▶ [Task to carry out]: Convert the material from the line containing "Is it true that 2013-08-20 is 30% of the pie?" through the line containing "Reading left to right, list" into a Markdown table with the columns Row and Text. Number each line, and leave out blank lines and pictures.

▶ [Task inputs]:
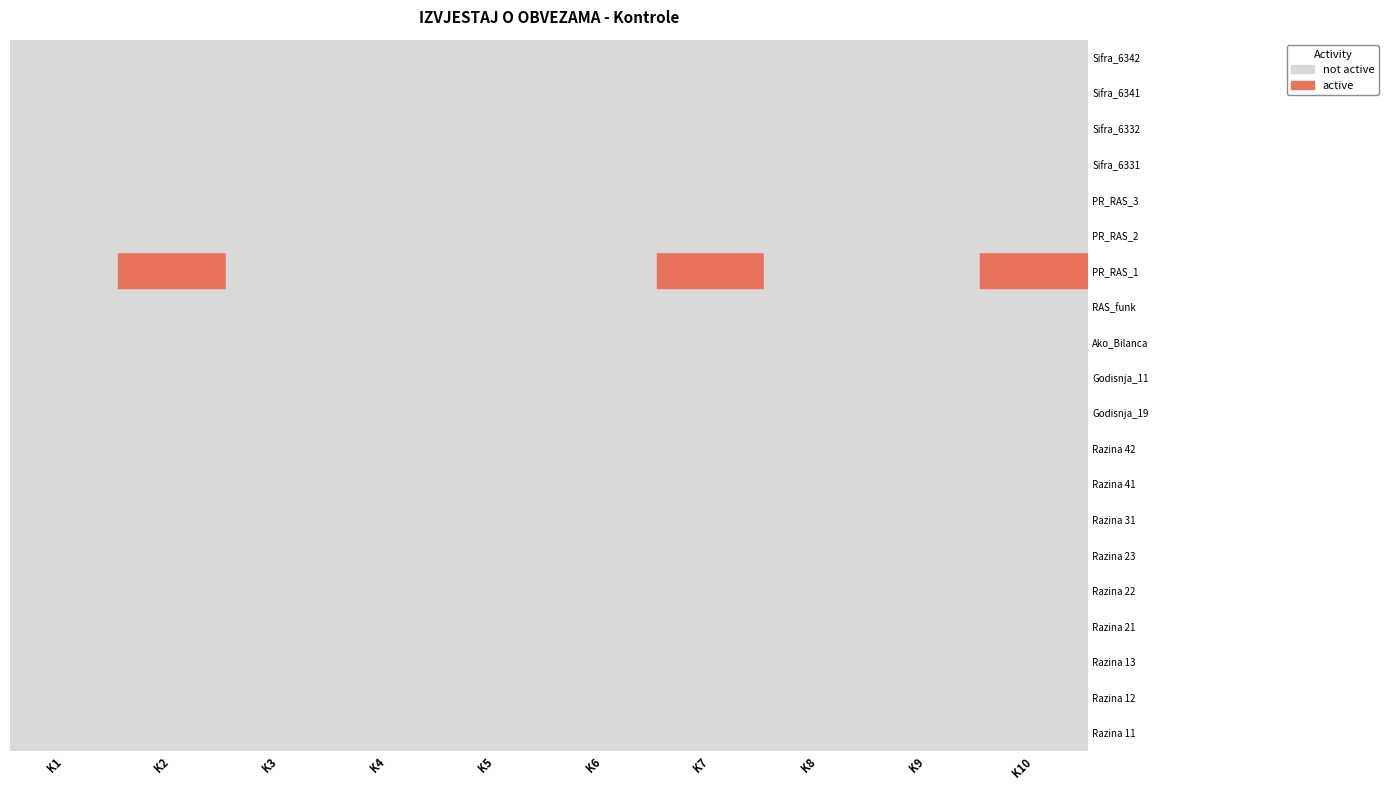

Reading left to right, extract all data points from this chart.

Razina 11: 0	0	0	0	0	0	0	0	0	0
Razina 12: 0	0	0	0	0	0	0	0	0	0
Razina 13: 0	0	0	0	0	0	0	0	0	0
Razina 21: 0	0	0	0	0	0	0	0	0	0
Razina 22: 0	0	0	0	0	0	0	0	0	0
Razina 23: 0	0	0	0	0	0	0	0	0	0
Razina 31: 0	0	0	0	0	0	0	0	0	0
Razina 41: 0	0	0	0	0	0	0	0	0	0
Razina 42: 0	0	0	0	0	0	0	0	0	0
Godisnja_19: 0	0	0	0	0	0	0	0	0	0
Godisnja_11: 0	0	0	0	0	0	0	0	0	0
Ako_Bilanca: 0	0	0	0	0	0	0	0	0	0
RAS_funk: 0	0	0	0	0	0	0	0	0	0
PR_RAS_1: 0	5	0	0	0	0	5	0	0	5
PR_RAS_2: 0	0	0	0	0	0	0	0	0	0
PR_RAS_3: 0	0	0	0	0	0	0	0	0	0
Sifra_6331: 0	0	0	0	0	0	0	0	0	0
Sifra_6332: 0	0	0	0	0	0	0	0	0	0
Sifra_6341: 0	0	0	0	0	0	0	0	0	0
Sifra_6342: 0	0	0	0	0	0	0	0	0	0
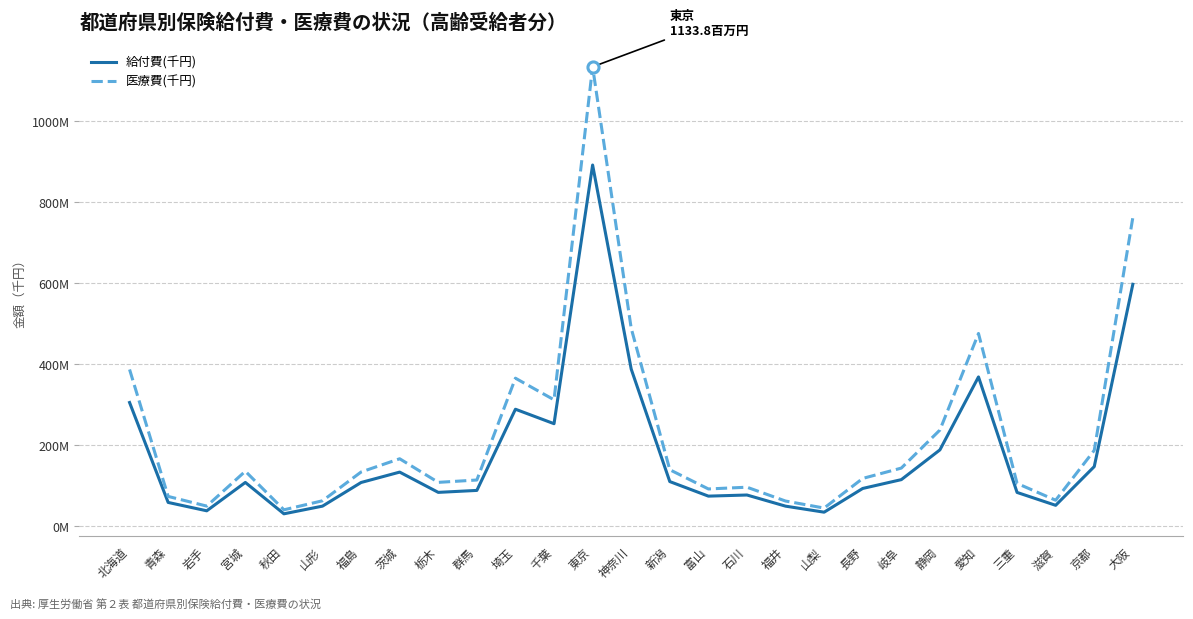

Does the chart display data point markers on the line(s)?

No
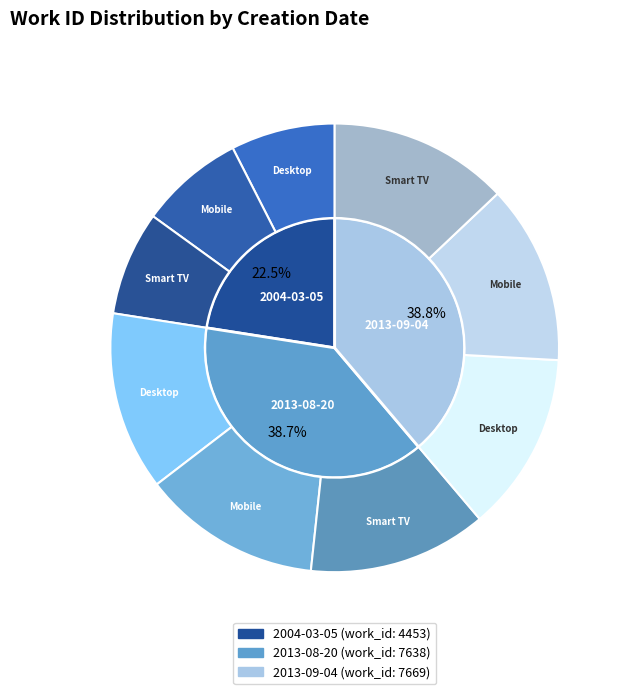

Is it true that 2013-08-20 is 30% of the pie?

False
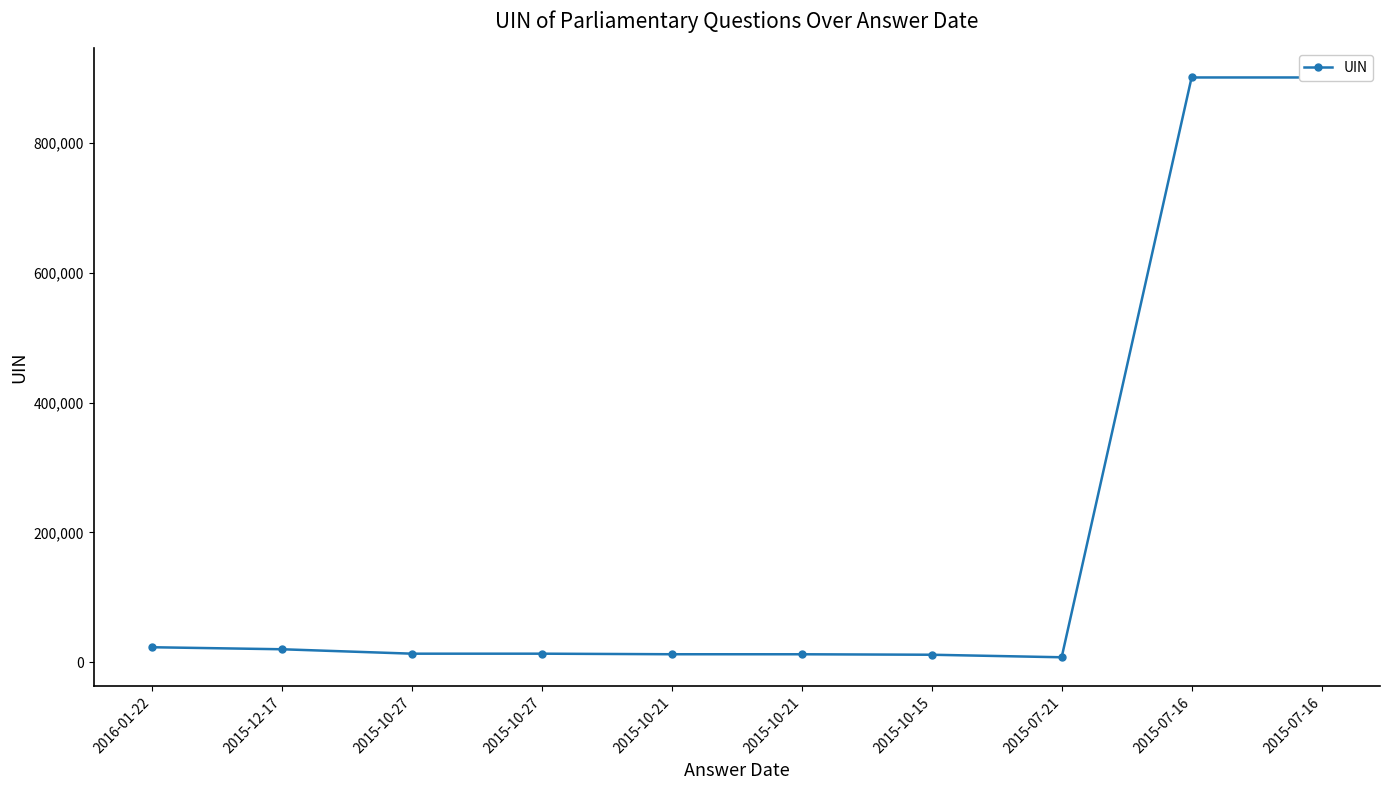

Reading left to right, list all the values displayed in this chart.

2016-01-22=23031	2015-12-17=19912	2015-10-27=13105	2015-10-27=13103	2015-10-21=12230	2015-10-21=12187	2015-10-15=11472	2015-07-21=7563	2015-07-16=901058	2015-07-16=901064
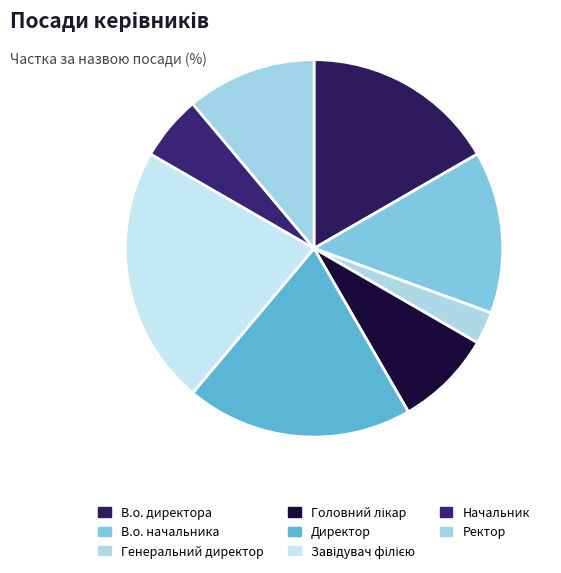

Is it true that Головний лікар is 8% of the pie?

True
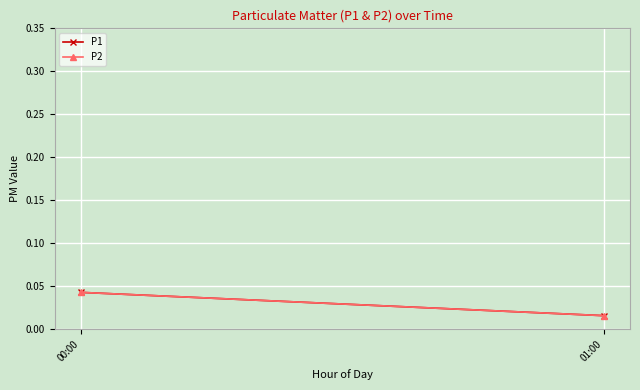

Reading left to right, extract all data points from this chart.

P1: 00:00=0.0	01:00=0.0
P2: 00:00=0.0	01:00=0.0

...

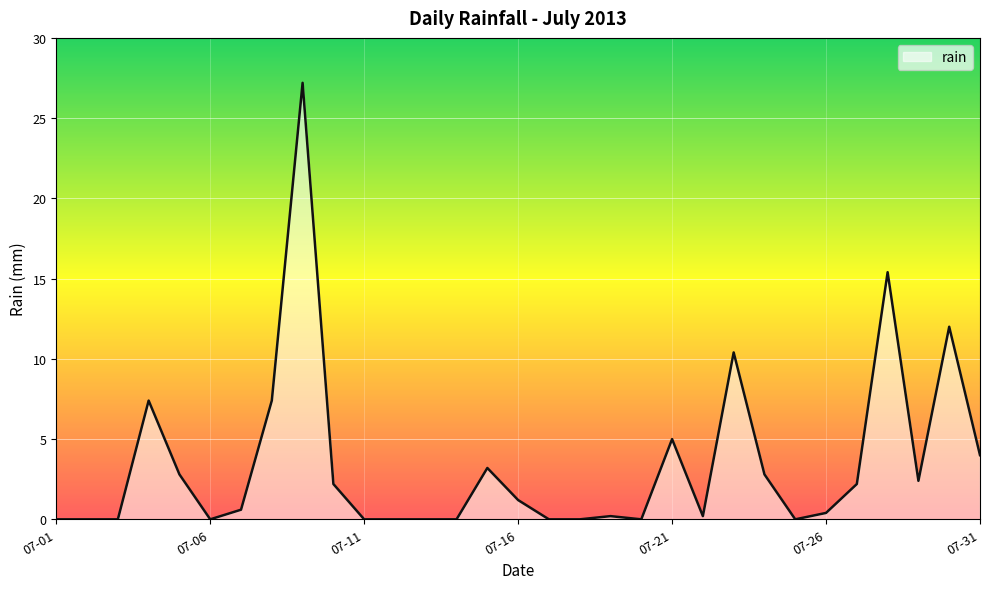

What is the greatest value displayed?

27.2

...

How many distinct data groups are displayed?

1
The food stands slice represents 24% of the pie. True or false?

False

▶ [Completed task]:
| Row | Text |
|---|---|
| 1 | Is it true that 2013-08-20 is 30% of the pie? |
| 2 | False |
| 3 | Reading left to right, list all the values displayed in this chart. |